Digital data and tagging
Companies must prepare their financial statements and management statement in XHTML format in accordance with the ESEF regulations and the EU sustainability taxonomy, then digitally ‘tag’ their reported sustainability information according to a digital categorisation system specified by the ESRS Regulation.
Third party assurance
Organisations reporting under ESRS will also be required to seek assurance of the sustainability information they disclose from a neutral, reliable and experienced third party who reviews the data. ’Limited’ assurance for the first three years and then ‘reasonable’ assurance after that point, which is more detailed. ’Limited’ assurance is less strict than a financial audit, but still requires working with a sustainability reporting partner organisation.

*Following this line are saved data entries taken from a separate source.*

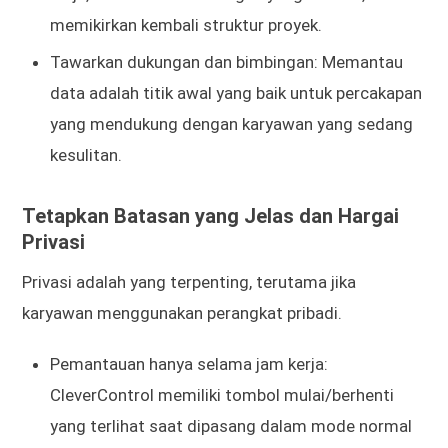
memikirkan kembali struktur proyek.
Tawarkan dukungan dan bimbingan: Memantau
data adalah titik awal yang baik untuk percakapan
yang mendukung dengan karyawan yang sedang
kesulitan.
Tetapkan Batasan yang Jelas dan Hargai
Privasi
Privasi adalah yang terpenting, terutama jika
karyawan menggunakan perangkat pribadi.
Pemantauan hanya selama jam kerja:
CleverControl memiliki tombol mulai/berhenti
yang terlihat saat dipasang dalam mode normal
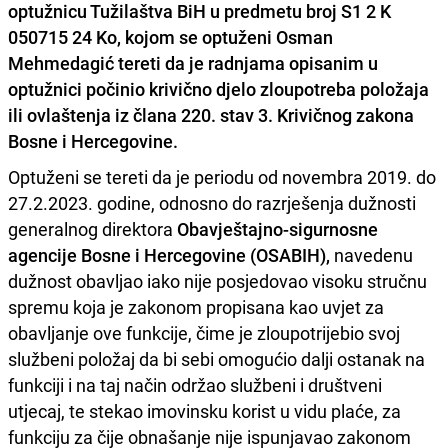
optužnicu Tužilaštva BiH u predmetu broj S1 2 K
050715 24 Ko, kojom se optuženi Osman
Mehmedagić tereti da je radnjama opisanim u
optužnici počinio krivično djelo zloupotreba položaja
ili ovlaštenja iz člana 220. stav 3. Krivičnog zakona
Bosne i Hercegovine.
Optuženi se tereti da je periodu od novembra 2019. do
27.2.2023. godine, odnosno do razrješenja dužnosti
generalnog direktora
Obavještajno-sigurnosne
agencije Bosne i Hercegovine (OSABIH),
navedenu
dužnost obavljao iako nije posjedovao visoku stručnu
spremu koja je zakonom propisana kao uvjet za
obavljanje ove funkcije, čime je zloupotrijebio svoj
službeni položaj da bi sebi omogućio dalji ostanak na
funkciji i na taj način održao službeni i društveni
utjecaj, te stekao imovinsku korist u vidu plaće, za
funkciju za čije obnašanje nije ispunjavao zakonom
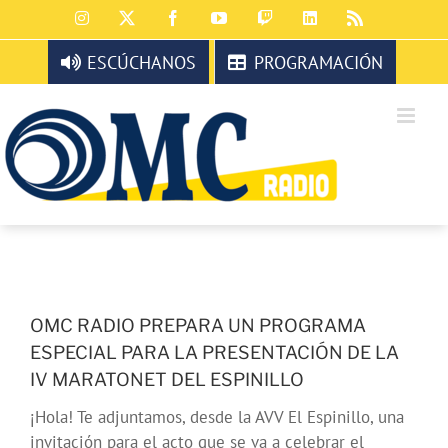
Saltar
Instagram
X
Facebook
YouTube
Twitch
LinkedIn
Rss
al
contenido
ESCÚCHANOS
PROGRAMACIÓN
OMC RADIO PREPARA UN PROGRAMA
ESPECIAL PARA LA PRESENTACIÓN DE LA
IV MARATONET DEL ESPINILLO
¡Hola! Te adjuntamos, desde la AVV El Espinillo, una
invitación para el acto que se va a celebrar el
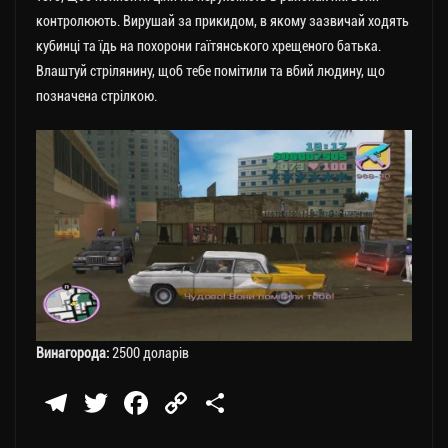
контролюють. Вирушай за прикидом, в якому зазвичай ходять
кубинці та їдь на похорони гаїтянського хрещеного батька.
Влаштуй стрілянину, щоб тебе помітили та вбий людину, що
позначена стрілкою.
Винагорода:
2500 доларів
Te
T
Fa
C
П
le
wi
ce
op
о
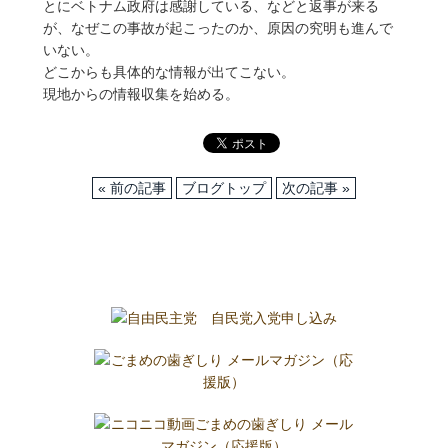
とにベトナム政府は感謝している、などと返事が来る
が、なぜこの事故が起こったのか、原因の究明も進んで
いない。
どこからも具体的な情報が出てこない。
現地からの情報収集を始める。
« 前の記事
ブログトップ
次の記事 »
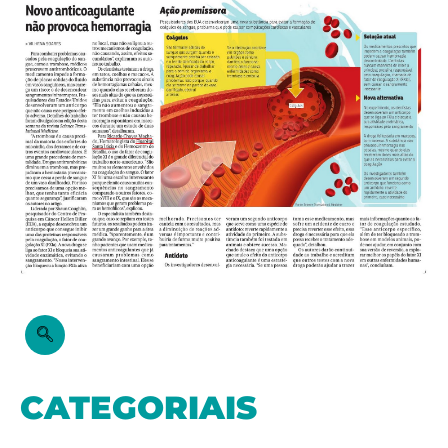
CATEGORIAIS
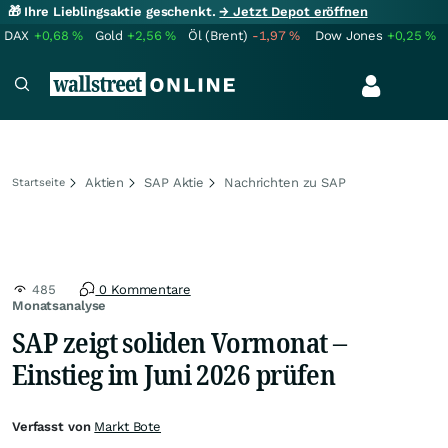
🎁 Ihre Lieblingsaktie geschenkt.
→ Jetzt Depot eröffnen
DAX
+0,68
%
Gold
+2,56
%
Öl (Brent)
-1,97
%
Dow Jones
+0,25
%
Aktien
SAP Aktie
Nachrichten zu SAP
Startseite
485
0 Kommentare
Monatsanalyse
SAP zeigt soliden Vormonat –
Einstieg im Juni 2026 prüfen
Verfasst von
Markt Bote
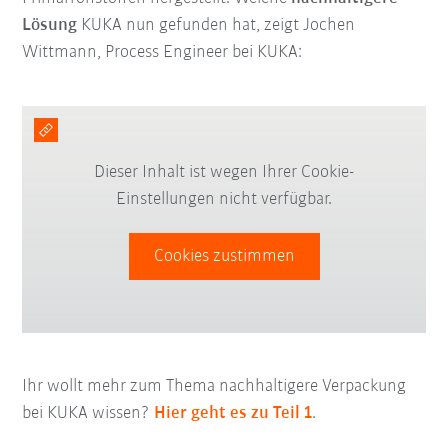
Lösung
KUKA nun gefunden hat, zeigt Jochen
Wittmann, Process Engineer bei KUKA:
Dieser Inhalt ist wegen Ihrer Cookie-
Einstellungen nicht verfügbar.
Cookies zustimmen
Ihr wollt mehr zum Thema nachhaltigere Verpackung
bei KUKA wissen?
Hier geht es zu Teil 1
.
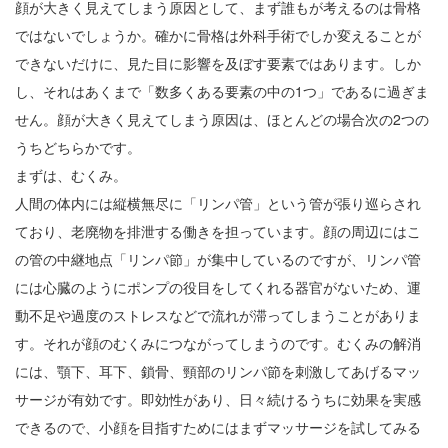
顔が大きく見えてしまう原因として、まず誰もが考えるのは骨格
ではないでしょうか。確かに骨格は外科手術でしか変えることが
できないだけに、見た目に影響を及ぼす要素ではあります。しか
し、それはあくまで「数多くある要素の中の1つ」であるに過ぎま
せん。顔が大きく見えてしまう原因は、ほとんどの場合次の2つの
うちどちらかです。
まずは、むくみ。
人間の体内には縦横無尽に「リンパ管」という管が張り巡らされ
ており、老廃物を排泄する働きを担っています。顔の周辺にはこ
の管の中継地点「リンパ節」が集中しているのですが、リンパ管
には心臓のようにポンプの役目をしてくれる器官がないため、運
動不足や過度のストレスなどで流れが滞ってしまうことがありま
す。それが顔のむくみにつながってしまうのです。むくみの解消
には、顎下、耳下、鎖骨、頸部のリンパ節を刺激してあげるマッ
サージが有効です。即効性があり、日々続けるうちに効果を実感
できるので、小顔を目指すためにはまずマッサージを試してみる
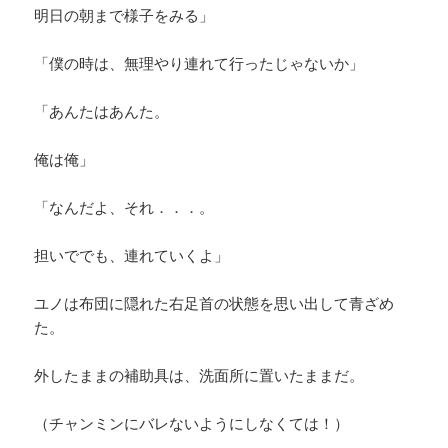
明日の朝まで様子をみる」
「僕の時は、無理やり連れて行ったじゃないか」
「あんたはあんた。
俺は俺」
「なんだよ、それ．．．。
担いででも、連れていくよ」
ユノは布団に隠れた右足首の状態を思い出して青ざめ
た。
外したままの補助具は、洗面所に置いたままだ。
（チャンミンにバレないようにしなくては！）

Similar to IFRS financial reporting standards
ESRS requires reported information to meet certain quality standards:
- Relevance — Information must be topical and capable of making a difference to investor’s or reviewer’s decision-making under a double materiality approach
- Faithful representation — Sustainability information should provide a complete, neutral, and accurate depiction of the information it’s intended to represent, including appropriate descriptions and explanations. Information should be presented as a neutral depiction without bias
- Comparability — Sustainability information must be comparable to disclosures from other companies, as well as with the company’s prior reporting periods so that it can be compared over time
- Verifiability — Sustainability information is verifiable if it is possible to corroborate the information itself or the data
- Understandability — Sustainability information is understandable if it is clear and concise, while enabling all (knowledgeable) intended users to readily comprehend the information being communicated
ESRS also notes that, in some cases, companies may need to go above and beyond ESRS’s required disclosures to meet stakeholders’ needs or fully present the material aspects of a company’s business.
Suggested step by step approach
Devote significant time and resources to prepare for implementation of the directive.
- Management and appointed responsible internal stakeholders to increase CSRD knowledge, and adapt processes and competence
- Conduct a materiality assessment applying the principle of double materiality – including an impact and financial materiality process – to select material ESG themes, topics, risks, and opportunities, including a description of the process to identify sustainability impacts, risks, and opportunities.
- Data collection processes to be set by 31st December 2023, automated where possible and quality assured.